INSTRUCCIONES DE LA TAREA.
Copie del extracto de la página, sin alteración alguna, el pasaje que va desde "Cuando eso ocurre, la" hasta "para los valientes.", ambos incluidos.

EL MUNDO SE HIZO PARA LOS VALIENTES



Quien me conoce medianamente sabe que no albergo pudor alguno en manifestar libremente lo que pienso. Del mismo modo, la mayoría sabe a ciencia cierta que esa falta de recato puede extrapolarse a mis sentimientos cotidianos. ¿La razón de ello? Bien creo que es doble. Naturalmente hay desahogo directo toda vez que mis ideas salen de mi boca o se ordenan sobre un texto escrito; siempre lo hay. Por otro lado, y de un modo un tanto altruista, está el ofrecimiento de un minúsculo punto de vista -el mío- a quien pueda interesar, pues bien sabemos que todo está inventado, que no hay sentires nuevos, y que quien más y quien menos puede sentirse en ocasiones identificado con determinadas experiencias.
En numerosas ocasiones me han preguntado si no temo exponerme en exceso con mis letras. Es obvio que no. No sé si se trata de un gesto inconsciente o poco astuto por mi parte. Kamikaze incluso en ocasiones. Pero, si mostrar lo que soy y cómo soy es algo que me brota sin tabúes a cada paso, ¿cómo podría entonces no hacerlo cuando escribo? Es tan solo una parcela más. Me expongo cuando hablo, cuando camino por la calle, cuando doy una clase, cuando miro a los ojos a quien tengo enfrente, cuando beso y sobre todo cuando amo. Ya sé que ir por ahí sin un supuesto escudo puede convertirnos en blanco de potenciales ataques, pero juro y perjuro que no sabría dosificar cuánto de mí ofrezco al resto. Es pensar y sentir lo que nos hace en todo caso vulnerables, y no el expresarlo libremente. Y del mismo modo, sé también que en el pecado está la penitencia, y soy plenamente consciente de que cuando me cruzo con quien no sabe manejarse con tal regalo entre sus manos, asustándose ante la transparencia, deshará en minúsculos pedazos cuanto de mí obtuvo. Pero advierto: no soy yo la que pierde en tal supuesto, sino el que desperdicia un modo de vida, a mi juicio, más auténtico.
Cuando eso ocurre, la rueda vuelve a girar y de nuevo toca ponerse en pie y cuestionarse los porqués de todo, hasta de una misma. Escucho palabras que me dicen: no te muestres, no te entregues, no te enseñes tanto. Necesitaría un libro de instrucciones para ello y me planteo eso de nadar y guardar la ropa. Pero de pronto freno en seco y casi al instante me digo eso de: en qué mundo vivimos, si quien se ofrece abiertamente al mundo yerra sus pasos, y quien acusa una absoluta carencia de empatía, incapaz de discernir con quien se cruza, campa a sus anchas y sale indemne de dolores varios. No soy yo quien yerra en sus pasos en tal envite, sino quien necesita montar un circo de seis pistas plagado de oscurantismo para ¿protegerse? de esa compleja aventura que es la vida. Al fin y al cabo, dicen, el mundo se hizo para los valientes.

Filas de un conjunto de datos.
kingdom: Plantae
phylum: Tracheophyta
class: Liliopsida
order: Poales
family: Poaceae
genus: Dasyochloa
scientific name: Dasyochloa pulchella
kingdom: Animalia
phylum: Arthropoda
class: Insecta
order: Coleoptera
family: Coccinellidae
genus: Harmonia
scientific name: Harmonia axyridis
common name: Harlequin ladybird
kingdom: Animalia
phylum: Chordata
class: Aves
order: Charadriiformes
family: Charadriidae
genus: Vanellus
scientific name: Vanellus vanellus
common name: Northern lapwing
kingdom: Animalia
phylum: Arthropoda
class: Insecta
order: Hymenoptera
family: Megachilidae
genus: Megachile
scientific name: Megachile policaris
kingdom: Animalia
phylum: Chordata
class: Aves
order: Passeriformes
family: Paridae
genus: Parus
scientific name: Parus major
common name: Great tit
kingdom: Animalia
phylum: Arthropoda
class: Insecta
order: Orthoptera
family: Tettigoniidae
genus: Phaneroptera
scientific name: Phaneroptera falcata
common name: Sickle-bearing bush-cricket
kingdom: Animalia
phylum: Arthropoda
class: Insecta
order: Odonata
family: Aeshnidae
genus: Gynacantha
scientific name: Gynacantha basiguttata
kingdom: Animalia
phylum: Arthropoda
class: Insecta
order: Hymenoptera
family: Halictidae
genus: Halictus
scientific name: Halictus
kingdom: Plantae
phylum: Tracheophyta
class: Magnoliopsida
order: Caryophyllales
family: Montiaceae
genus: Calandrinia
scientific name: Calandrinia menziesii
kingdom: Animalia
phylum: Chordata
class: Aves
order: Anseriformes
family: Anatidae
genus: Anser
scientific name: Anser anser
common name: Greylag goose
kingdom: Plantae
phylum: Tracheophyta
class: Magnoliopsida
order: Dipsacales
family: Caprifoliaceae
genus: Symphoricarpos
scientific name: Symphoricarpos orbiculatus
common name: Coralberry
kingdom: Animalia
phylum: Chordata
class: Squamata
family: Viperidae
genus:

RESULTADO DEL EJERCICIO.
Cuando eso ocurre, la rueda vuelve a girar y de nuevo toca ponerse en pie y cuestionarse los porqués de todo, hasta de una misma. Escucho palabras que me dicen: no te muestres, no te entregues, no te enseñes tanto. Necesitaría un libro de instrucciones para ello y me planteo eso de nadar y guardar la ropa. Pero de pronto freno en seco y casi al instante me digo eso de: en qué mundo vivimos, si quien se ofrece abiertamente al mundo yerra sus pasos, y quien acusa una absoluta carencia de empatía, incapaz de discernir con quien se cruza, campa a sus anchas y sale indemne de dolores varios. No soy yo quien yerra en sus pasos en tal envite, sino quien necesita montar un circo de seis pistas plagado de oscurantismo para ¿protegerse? de esa compleja aventura que es la vida. Al fin y al cabo, dicen, el mundo se hizo para los valientes.